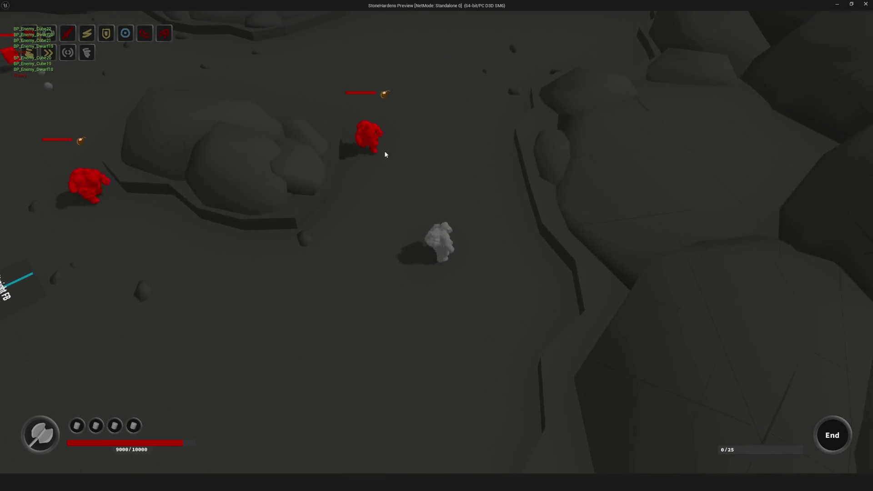
key("s")
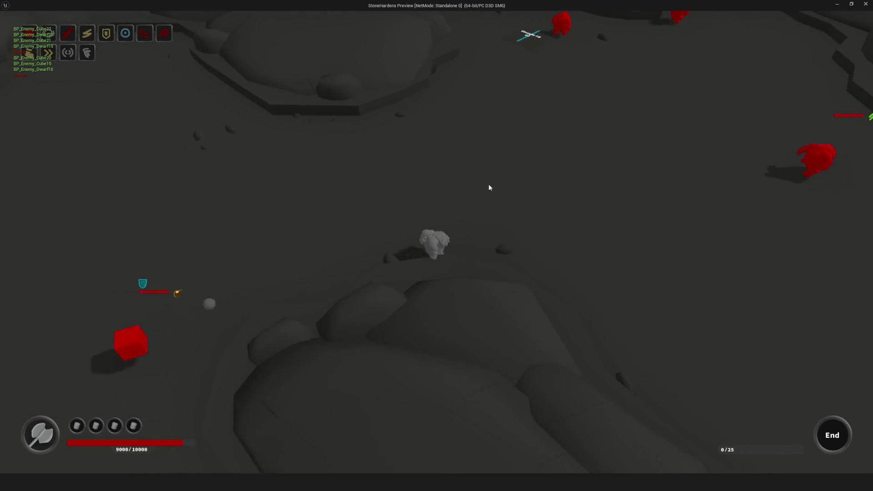
key("Tab")
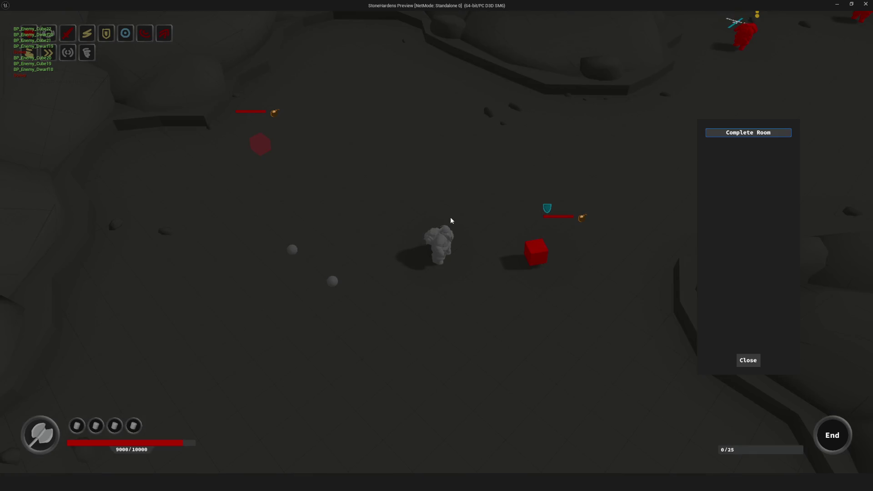
left_click(743, 138)
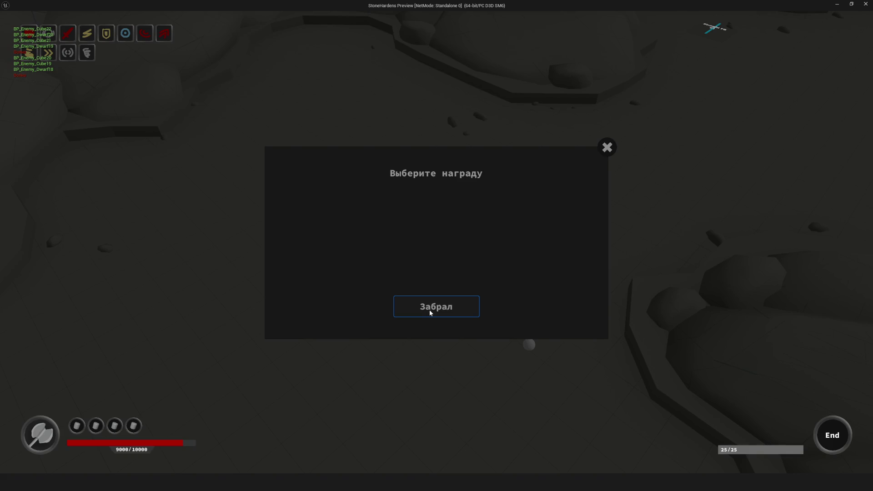
left_click(430, 313)
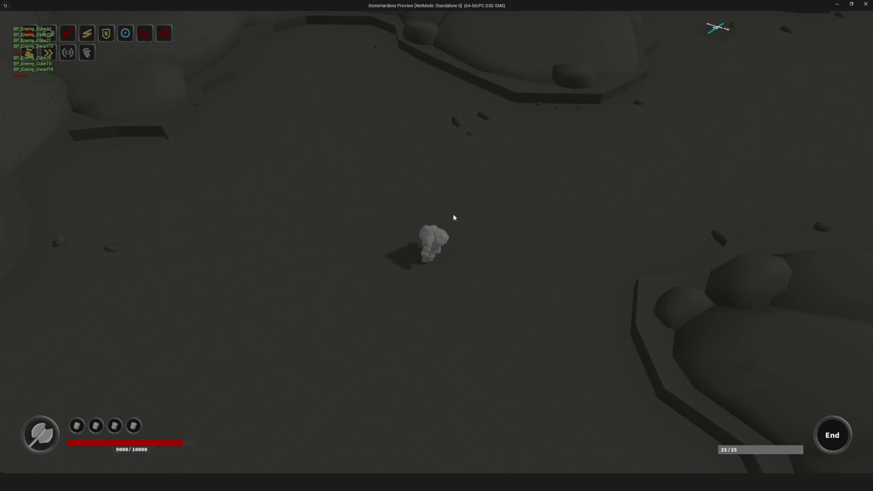
Walk across the cleared room, then continue into the next cavern room.
key("w")
key("w")
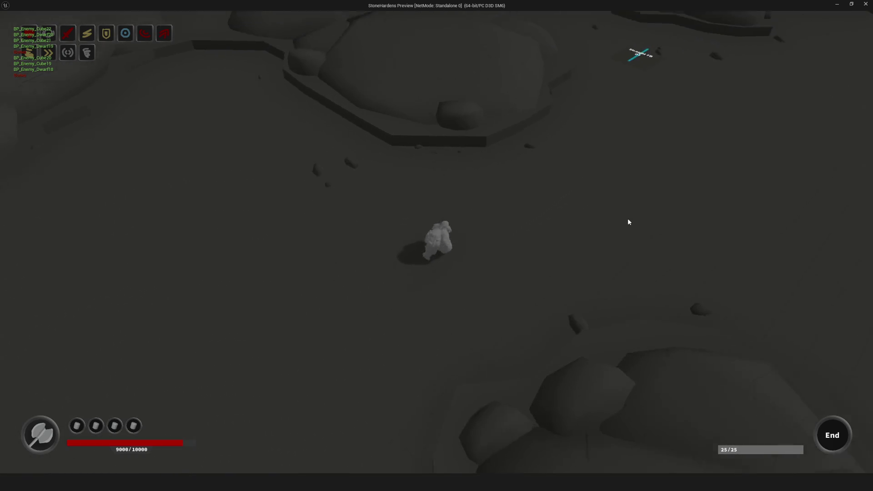
key("s")
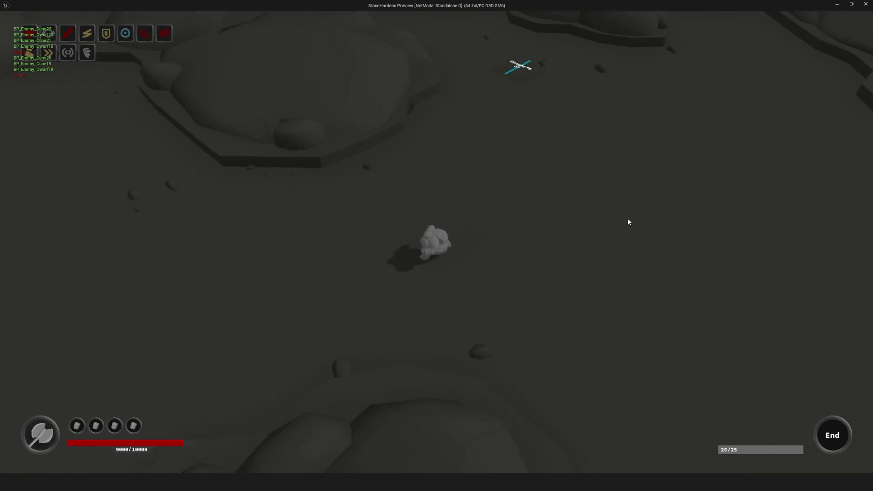
key("w")
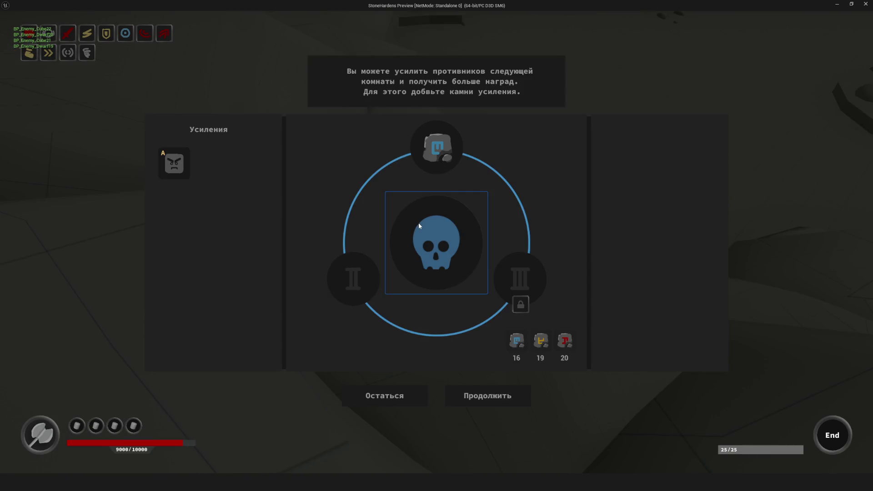
mouse_move(171, 168)
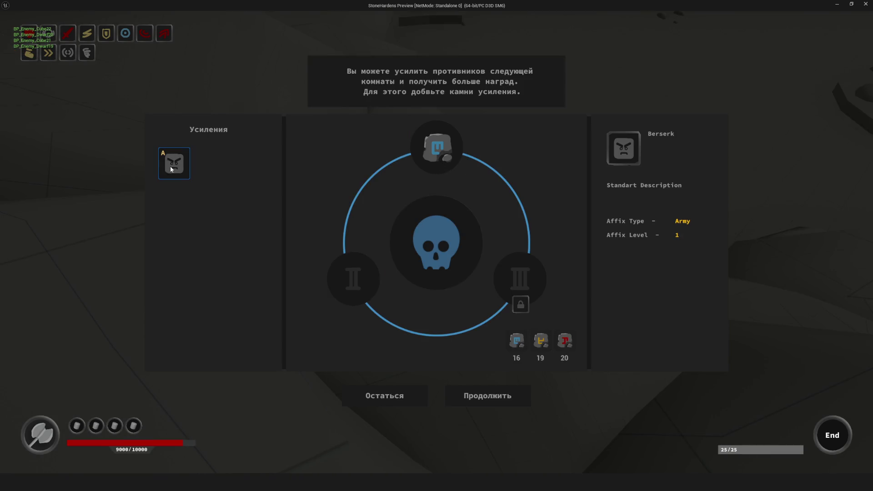
left_click(489, 395)
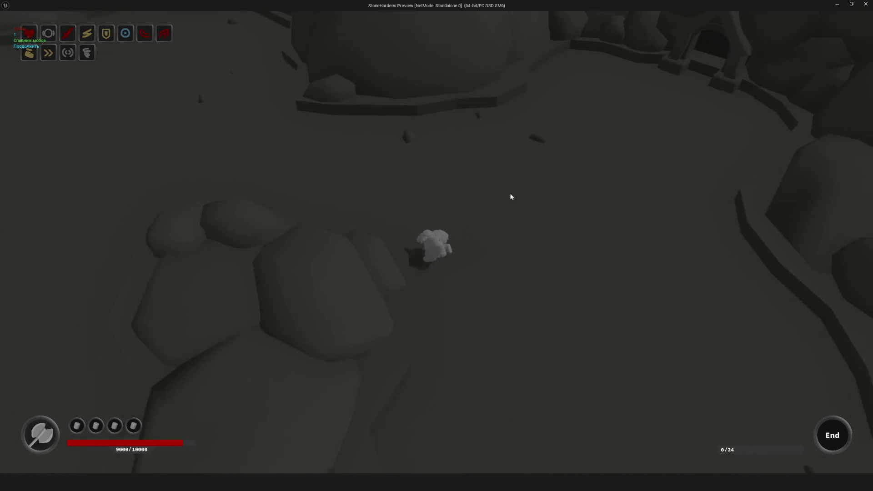
Move the character down, right, up and left through the new room.
key("s")
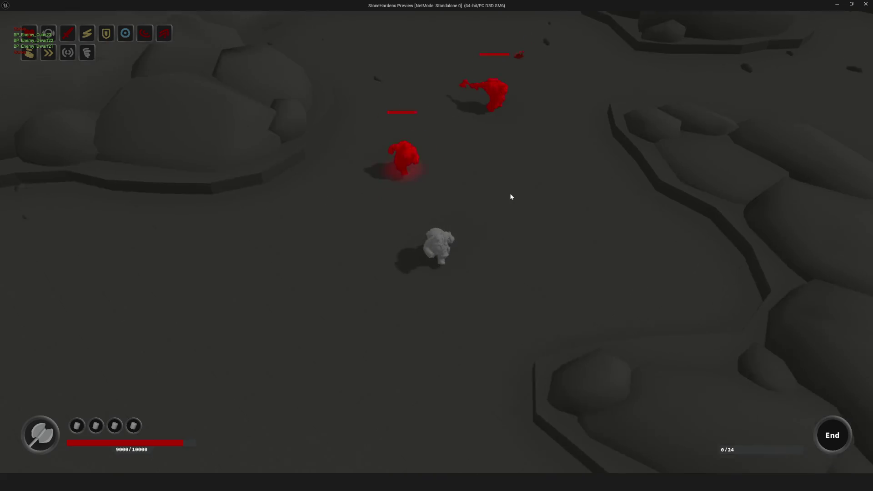
key("s")
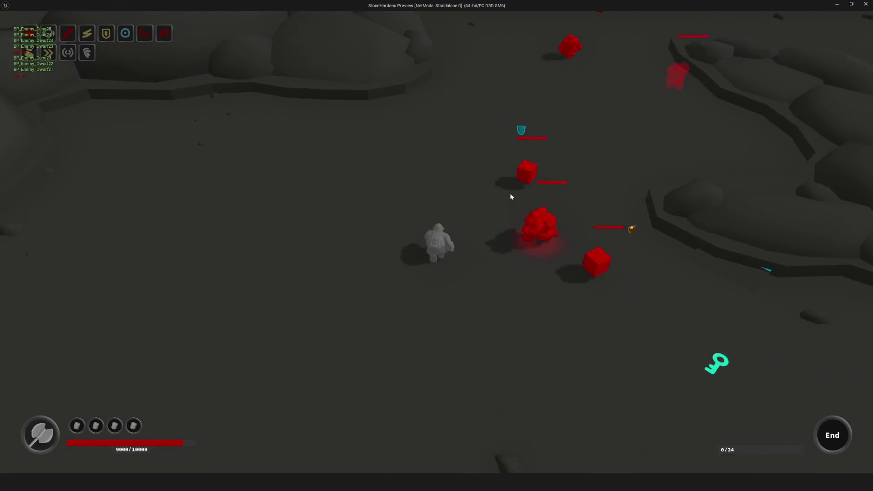
key("s")
key("d")
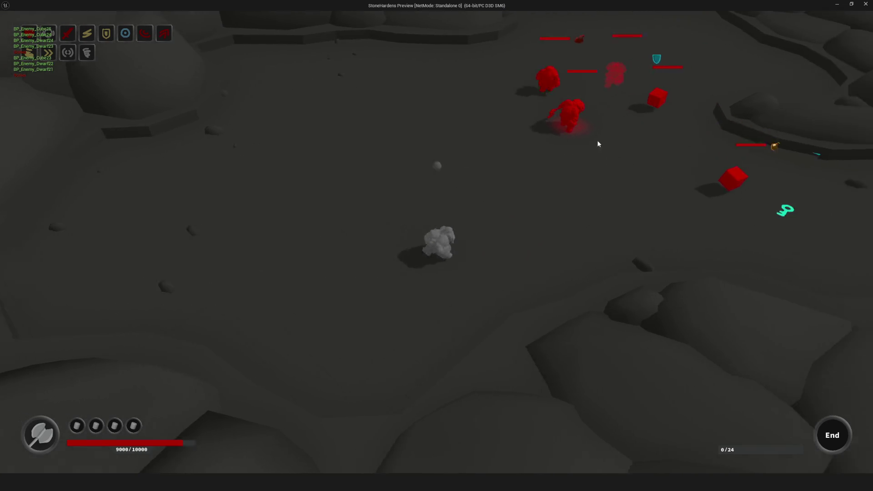
key("s")
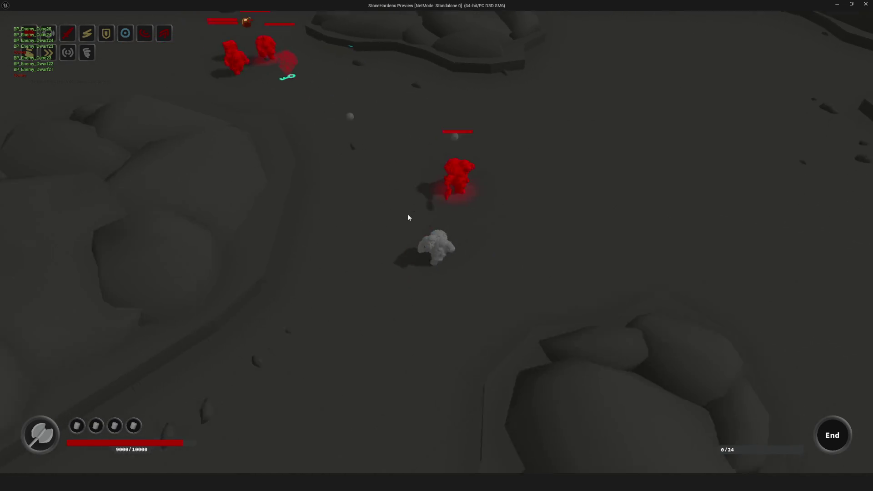
key("s")
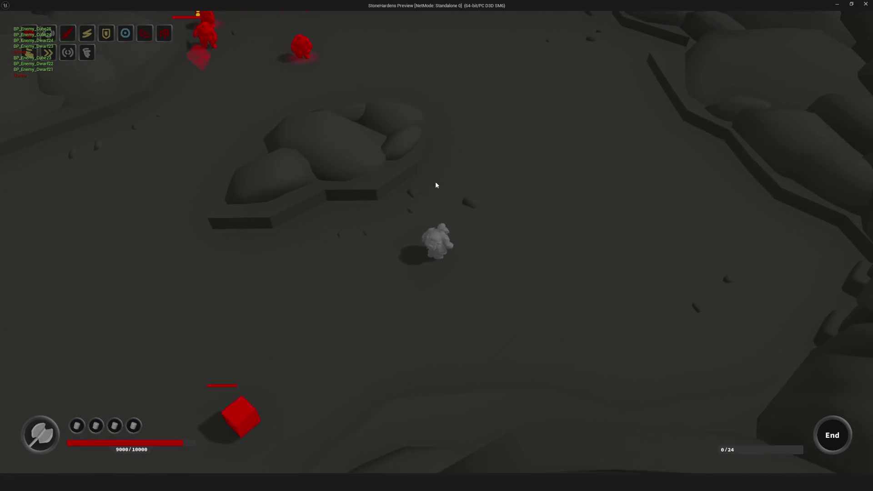
key("w")
key("a")
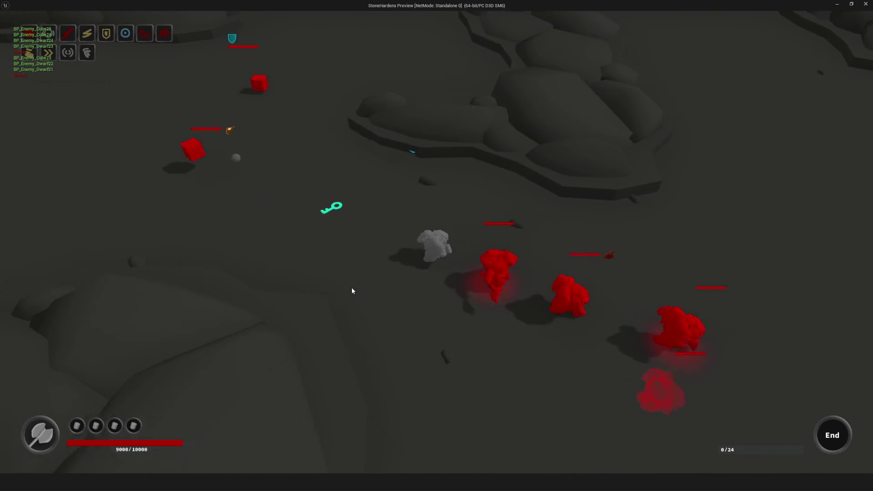
key("w")
key("a")
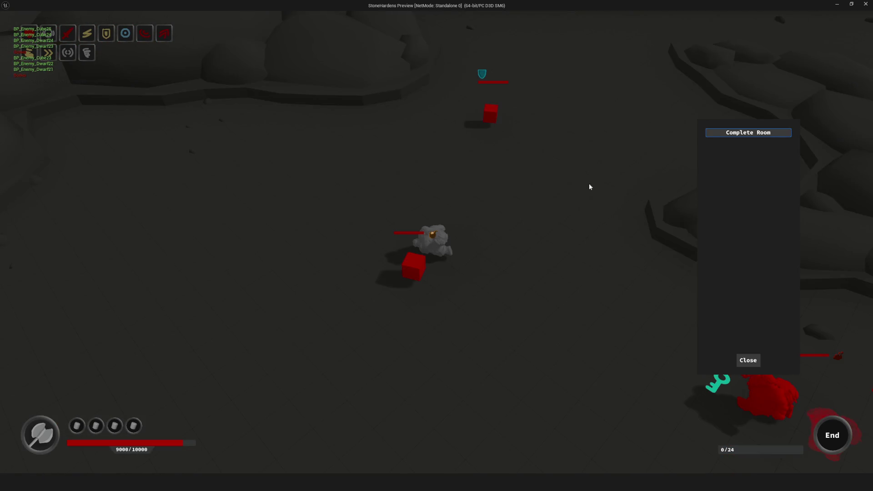
Complete the second room to 24/24 from the debug panel and claim its reward.
left_click(734, 132)
key("w")
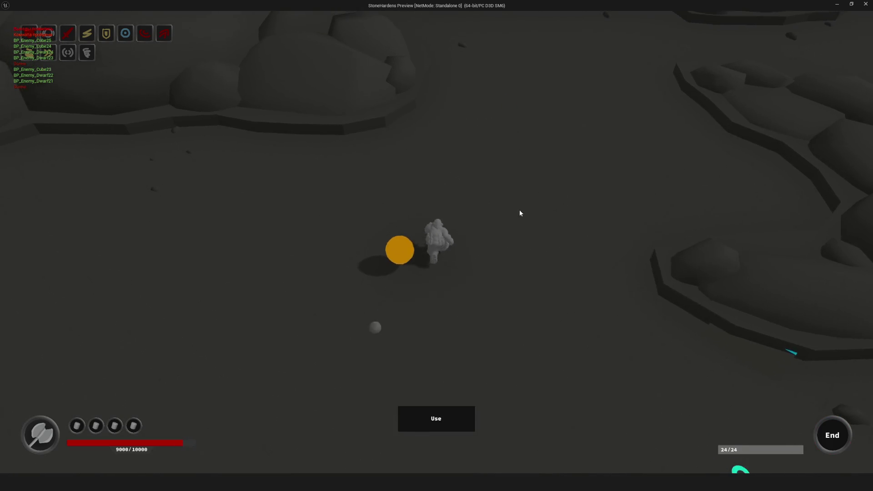
left_click(450, 308)
key("w")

---

▶ **Work order**
Where a line of the listing holds the string "room", copy that line.

▶ **Exercise result**
Walk across the cleared room, then continue into the next cavern room.
Move the character down, right, up and left through the new room.
Complete the second room to 24/24 from the debug panel and claim its reward.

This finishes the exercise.